* [EXERCISE] Your task is to gather the lines below that hold the string "produktbild".

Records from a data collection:
☆ ☆ ☆ ☆ ☆
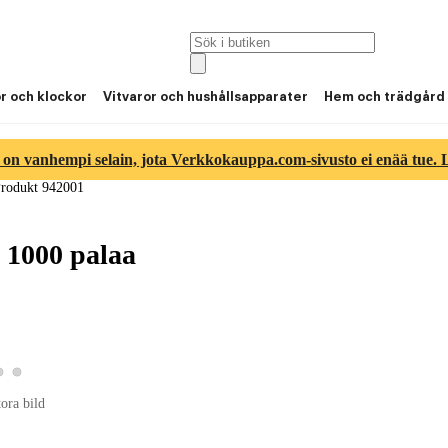
or och klockor
Vitvaror och hushållsapparater
Hem och trädgård
 on vanhempi selain, jota Verkkokauppa.com-sivusto ei enää tue. Lu
rodukt 942001
 1000 palaa
Visa produktbild 2
Visa produktbild 3
 produktbild 1
tora bild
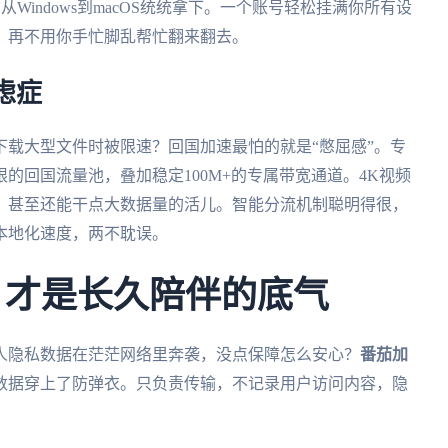
Windows到macOS统统拿下。一个账号轻松挂满你所有设
，再不用你手忙脚乱帮忙翻来翻去。
虑症
载大型文件时被限速？回国加速最怕的就是“憋屈感”。专
的回国流量池，叠加稳定100M+的专属带宽通道。4K视频
，甚至还能干点大数据量的活儿。智能分流机制聪明得很，
本地化速度，两不耽误。
 才是长久陪伴的底气
人隐私数据在茫茫网络里奔袭，没点保障怎么安心？
番茄加
数据穿上了防弹衣。只负责传输，不记录用户访问内容，隐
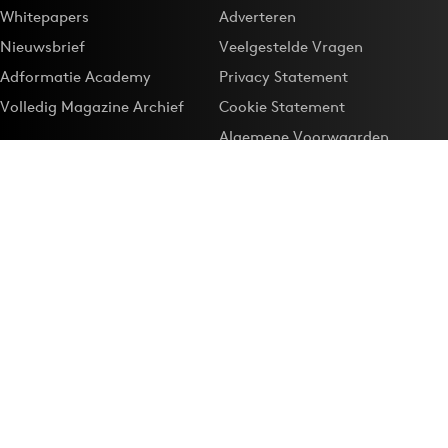
Whitepapers
Adverteren
Nieuwsbrief
Veelgestelde Vragen
Adformatie Academy
Privacy Statement
Volledig Magazine Archief
Cookie Statement
Algemene Voorwaarden
Onze app
Maak Adformatie.nl je
Google-favoriet
Privacyinstellingen
Download de
Adformatie Nieuws App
☆ ☆ ☆ ☆ ☆
* [EXERCISE RESULT]
Visa produktbild 2
Visa produktbild 3
 produktbild 1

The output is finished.